L’autrice ama sperimentare talvolta forme espressive alternative. È il caso della lirica dialogica Immigrati africani o Neocolonialismo, in cui il lettore ideale può rimestare stati d’animo che gli appartengono, compiacersi di aver già meditato su quei passi, di aver fatto a tratti i conti con la paura, la diffidenza, ma anche con l’umana pietas rivolta ai troppi sventurati in cerca di una vita migliore. Nell’ultima strofa è la denuncia, che scuote la coscienza e apre scenari di riflessione: Vergognati fratello civilizzato del 2000 / nonostante i mezzi in tuo possesso / sei rimasto l’uomo delle caverne / novello Hitler hai predato ancora / imponendo il tuo dominio in terra sprovveduta / che per niente ti appartiene! / Con forza bruta hai ripetuto gli errori del passato. I versi hanno quasi il sapore dell’amarezza quasimodiana di Uomo del mio tempo, ponendo inoltre l’attenzione sull’annoso problema di rendere autonomi i Paesi più fragili, mediante la cultura dell’implementazione di know how, con trasfusioni di conoscenze e competenze direttamente erogate nei luoghi ingiustamente sfruttati e depredati.

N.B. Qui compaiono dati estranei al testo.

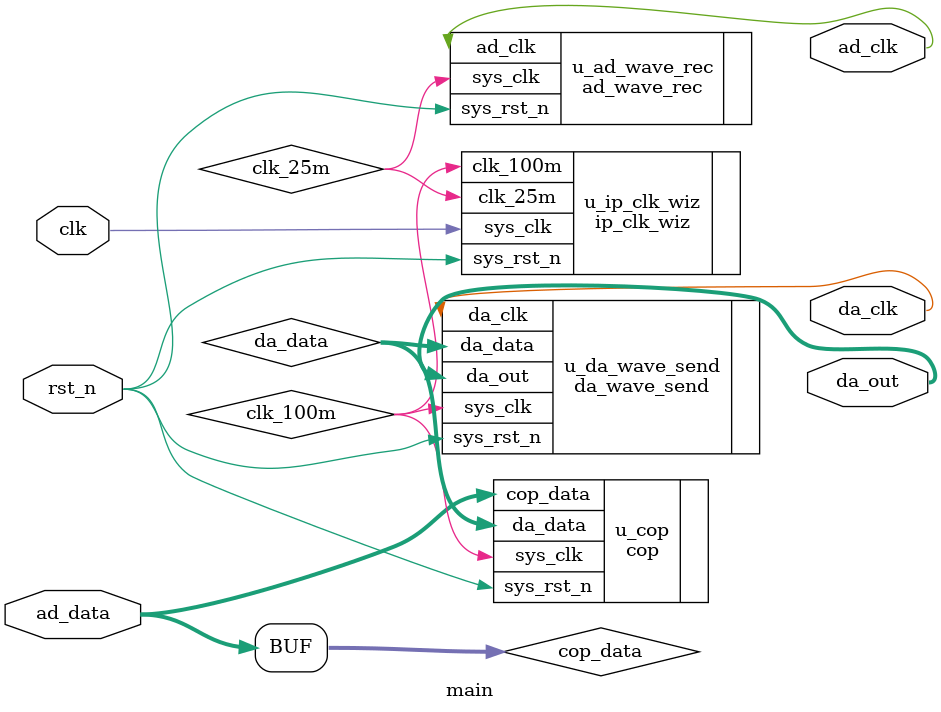
<source format=v>
module main(
    input                   clk     ,
    input                   rst_n   ,
    output          [7:0]   da_out  ,
    output                  da_clk  ,
    output                  ad_clk  ,
    input           [7:0]   ad_data
    );

    wire                    clk_100m;
    wire                    clk_25m;
    wire                    locked  ;
    wire            [7:0]   da_data ;
    wire            [7:0]   cop_data;

    assign cop_data = ad_data;
    
ip_clk_wiz u_ip_clk_wiz
    (
        .sys_clk  (clk      ),
        .sys_rst_n(rst_n    ),
        .clk_100m (clk_100m ),
        .clk_25m  (clk_25m  )
    );
ad_wave_rec u_ad_wave_rec
    (
        .sys_clk  (clk_25m  ),
        .sys_rst_n(rst_n    ),
        .ad_clk   (ad_clk   )
    );
da_wave_send u_da_wave_send
    (
        .sys_clk  (clk_100m ),
        .sys_rst_n(rst_n    ),
        .da_data  (da_data  ),
        .da_out   (da_out   ),
        .da_clk   (da_clk   )
    );
cop u_cop
    (
        .sys_clk  (clk_100m ),
        .sys_rst_n(rst_n    ),
        .cop_data (cop_data ),
        .da_data  (da_data  )
    );
endmodule

</source>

La saggezza degli anni sbarra il passo alla voce per poter apprezzare l’epifania del silenzio, con il suo valore e il suo carico di risposte. Così in Primavera 2020 si scorge l’inno di speranza intonato dalla natura. Tutt’altro che mera cornice, essa partecipa alle aspettative come pure alle inquietudini dell’umanità messa sotto scacco dall’emergenza epidemiologica del Coronavirus. Anche gli uccelli infatti vivono il tempo coevo, sospendendo i loro “giochi aerei”. Nel paesaggio immobile i corpi sono prigionieri e la ragione frena gli slanci della fantasia che vorrebbe sconfinare. Nella crudeltà e tragicità del momento la poetessa si domanda se i “pellegrini assetati di reciprocità” potranno ricavare una lezione, un insegnamento per riordinare la propria scala di valori, per ricollocare le priorità dell’esistenza: Come bimbi ai primi incontri ludici coi coetanei / riapprezzeremo il gioco della fruttuosa convivenza / e impareremo a guardare con gli occhi dell’anima / la miseria, la solitudine, l’alienazione / di chi ci vive accanto o lontano… / Cambieremo il corso della storia / il volto della vita / moltiplicando ogni giorno / i gesti di reciproco Amore!
I paesaggi-stati d’animo sono ricorrenti nella poetica della Calcagno, la quale, come ogni cantore lirico che si rispetti, possiede delle cifre peculiari, delle componenti-cardine che la identificano: l’occorrenza di metafore, similitudini, onomatopee, allegorie, antitesi, anafore e enjambement disseminati qua e là. Frequenti chiasmi, sinestesie e giochi di assenze-presenze, luce-buio, veli-penombre. Personale l’uso della punteggiatura: a volte dosata, a volte drasticamente ridotta, spesso omessa, quasi a seguire il flusso joyciano dei pensieri. Né la raccolta è immune da una ‘poetica dei sensi’, che erompe in colori, suoni, odori, sapori e fiorisce proustianamente nel ricordo; paradigmatico caso Mezzogiorno paesano, scenetta bucolica di vita paesana, popolata di “silenzi e vitali suoni”: dai coccodè e i chicchirichì al tocco delle campane, dal saltellìo ritmato di una palla al pianto di un bimbo sino alle urla della madre; a seguire il dominio gastronomico degli odori della cucina solennizzati dal martellio dell’incudine paterna in un tripudio di profumi misti a stimoli visivi e input sensoriali che danno vita già di per sé ad un codice autonomo e risultano, con Max Lüscher, “emozioni dirette”, giacché non si impantanano nel tentativo di descriverle. Il lettore-spettatore assiste perciò ad eventi sensori ed esercita la propria immaginazione in spazi in movimento. Ed è possibile scorgervi un invito destinato ad ogni anima, perché per tempo sappia cogliere impronte e indizi, ‘sussulti e bisbiglii’, l’eco potente di ‘parole mute’ o ‘non dette’.